Resveratrol, a compound found in red wine, may block the effects of methamphetamine, a highly addictive drug, scientists have found.
Resveratrol, which naturally occurs in coloured vegetables, fruits and especially grapes, is known to minimise the impact of Parkinson's disease, stroke and Alzheimer's disease in those who maintain healthy diets or who regularly take resveratrol supplements.
Dennis Miller, associate professor in the Department of Psychological Sciences in the College of Arts & Science and researchers in the Center for Translational Neuroscience at University of Missouri focused on the role of the neurotransmitter dopamine in drug addiction.
Dopamine levels in the brain surge after methamphetamine use; this increase is associated with the motivation to continue using the drug, despite its adverse consequences.
However, with repeated methamphetamine use, dopamine neurons may degenerate causing neurological and behavioural impairments, similar to those observed in people with Parkinson's disease.

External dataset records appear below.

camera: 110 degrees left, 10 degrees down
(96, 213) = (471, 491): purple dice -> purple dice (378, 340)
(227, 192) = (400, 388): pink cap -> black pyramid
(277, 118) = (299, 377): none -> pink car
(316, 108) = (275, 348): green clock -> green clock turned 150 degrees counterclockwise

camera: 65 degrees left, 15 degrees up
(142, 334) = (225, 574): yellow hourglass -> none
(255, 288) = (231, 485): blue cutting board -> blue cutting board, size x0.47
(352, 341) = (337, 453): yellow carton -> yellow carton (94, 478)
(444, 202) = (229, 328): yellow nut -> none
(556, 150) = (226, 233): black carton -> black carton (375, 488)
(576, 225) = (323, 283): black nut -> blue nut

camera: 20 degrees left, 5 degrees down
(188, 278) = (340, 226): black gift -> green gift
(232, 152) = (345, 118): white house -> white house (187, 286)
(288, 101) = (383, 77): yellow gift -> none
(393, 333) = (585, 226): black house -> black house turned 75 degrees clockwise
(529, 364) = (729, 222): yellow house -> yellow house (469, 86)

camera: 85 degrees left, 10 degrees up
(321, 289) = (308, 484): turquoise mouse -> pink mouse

"Dopamine is critical to the development of methamphetamine addiction - the transition from using a drug because one likes or enjoys it to using the drug because one craves or compulsively uses it," Miller said.

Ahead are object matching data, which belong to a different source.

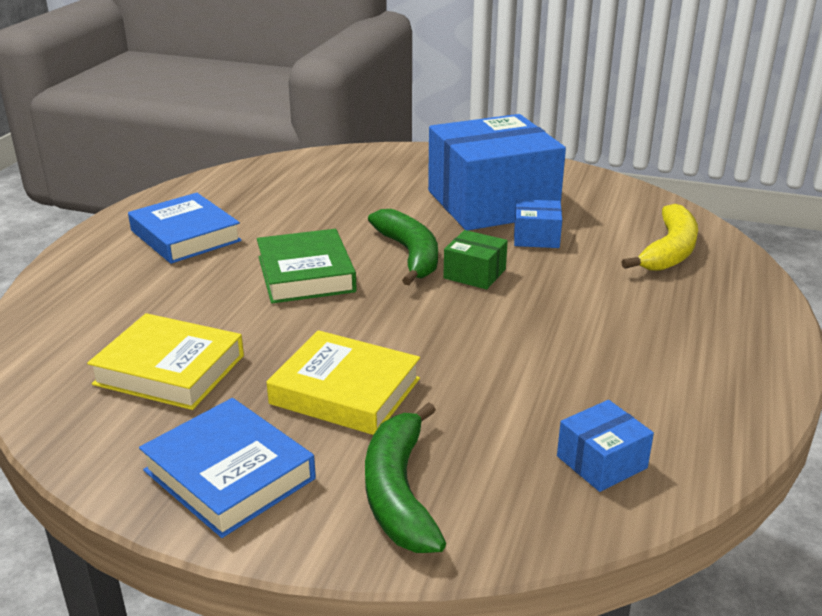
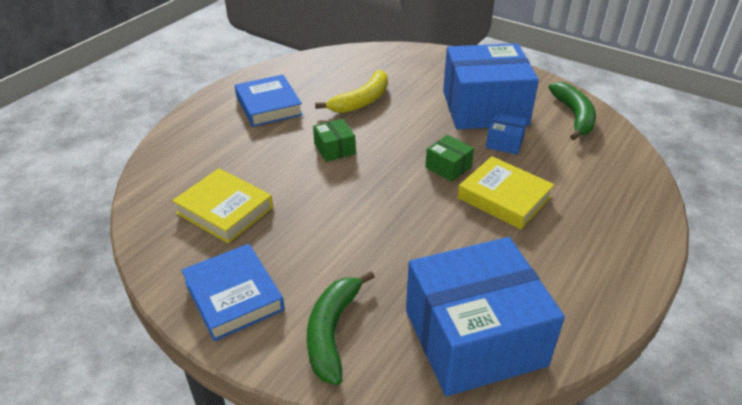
camera: 15 degrees right, 10 degrees up
(305, 274) = (334, 149): green book -> green box
(345, 391) = (326, 247): yellow book -> yellow book (504, 197)
(410, 254) = (410, 144): green banana -> green banana (574, 116)
(601, 462) = (474, 337): blue box -> blue box, size x2.43
(669, 251) = (599, 170): yellow banana -> yellow banana (362, 101)

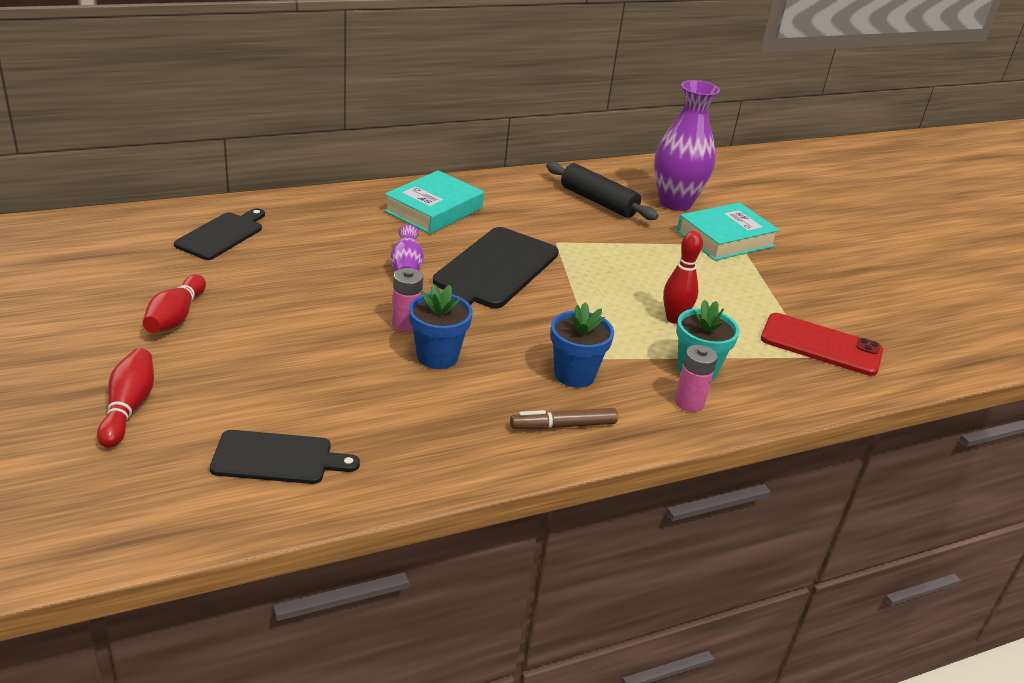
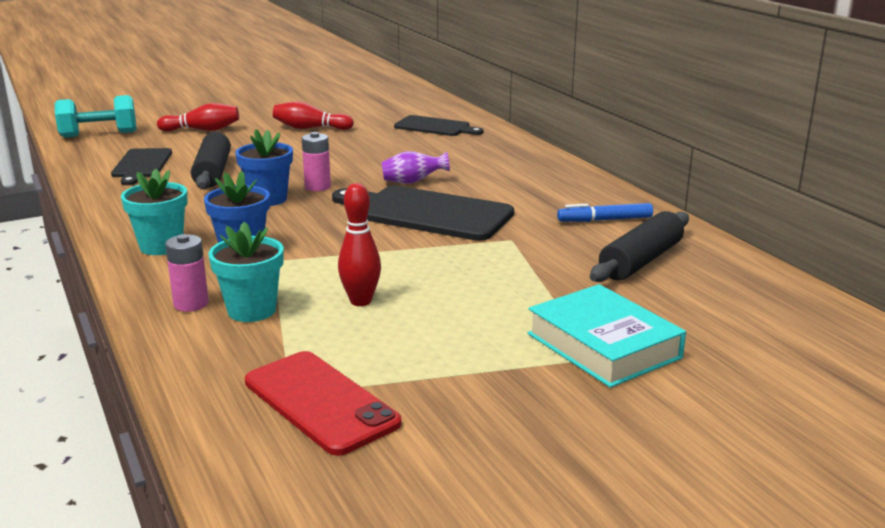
camera: 90 degrees right, 10 degrees down
(88, 518) = (99, 134): none -> turquoise dumbbell
(331, 395) = (213, 172): none -> black rolling pin
(434, 210) = (540, 185): turquoise book -> none
(520, 199) = (604, 220): none -> blue marker
(563, 426) = (161, 246): brown marker -> turquoise flower pot
(675, 203) = (691, 312): purple vase -> none
(821, 345) = (320, 402): red phone -> red phone turned 60 degrees counterclockwise

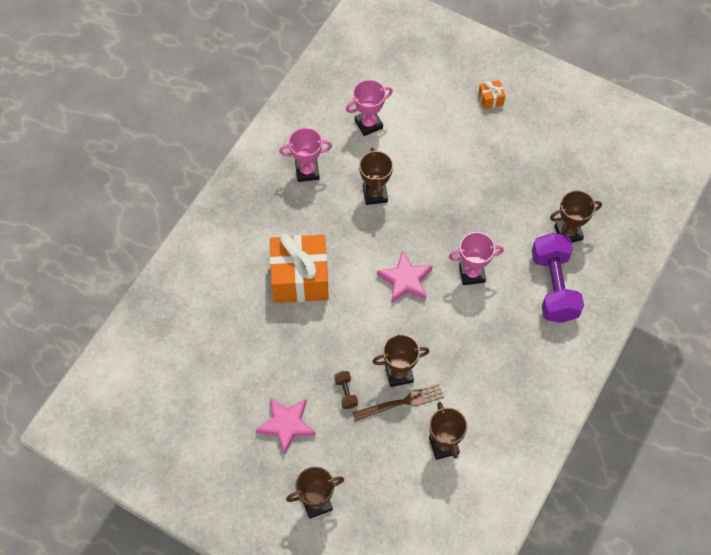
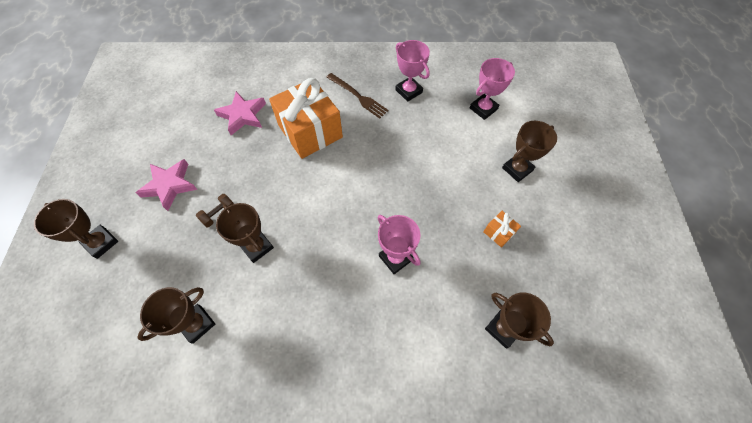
camera: 60 degrees right, 0 degrees up
(368, 124) = (483, 109): pink trophy -> pink trophy turned 75 degrees counterclockwise
(375, 194) = (422, 144): brown trophy -> brown trophy (517, 169)
(401, 402) = (228, 263): brown fork -> brown fork (358, 96)
(405, 280) = (354, 206): pink star -> pink star (243, 115)
(490, 99) = (587, 184): orange gift -> orange gift (499, 232)
(554, 286) = (431, 345): purple dumbbell -> none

"Resveratrol has been shown to regulate these dopamine neurons and to be protective in Parkinson's disease, a disorder where dopamine neurons degenerate; therefore, we sought to determine if resveratrol could affect methamphetamine-induced changes in the brain," Miller said.
Using procedures established by Parkinson's and Alzheimer's disease research, rats received resveratrol once a day for seven days in about the same concentration as a human would receive from a healthy diet.
After a week of resveratrol, researchers measured how much dopamine was released by methamphetamine. They found that resveratrol significantly diminished methamphetamine's ability to increase dopamine levels in the brain.
Furthermore, resveratrol diminished methamphetamine's ability to increase activity in mice, a behaviour that models the hyperactivity observed in people that use the stimulant.
"Our initial research suggests that resveratrol could be included in a treatment regimen for those addicted to methamphetamine and it has potential to decrease the craving and desire for the drug," Miller said.
The study was published in journal Neuroscience Letters.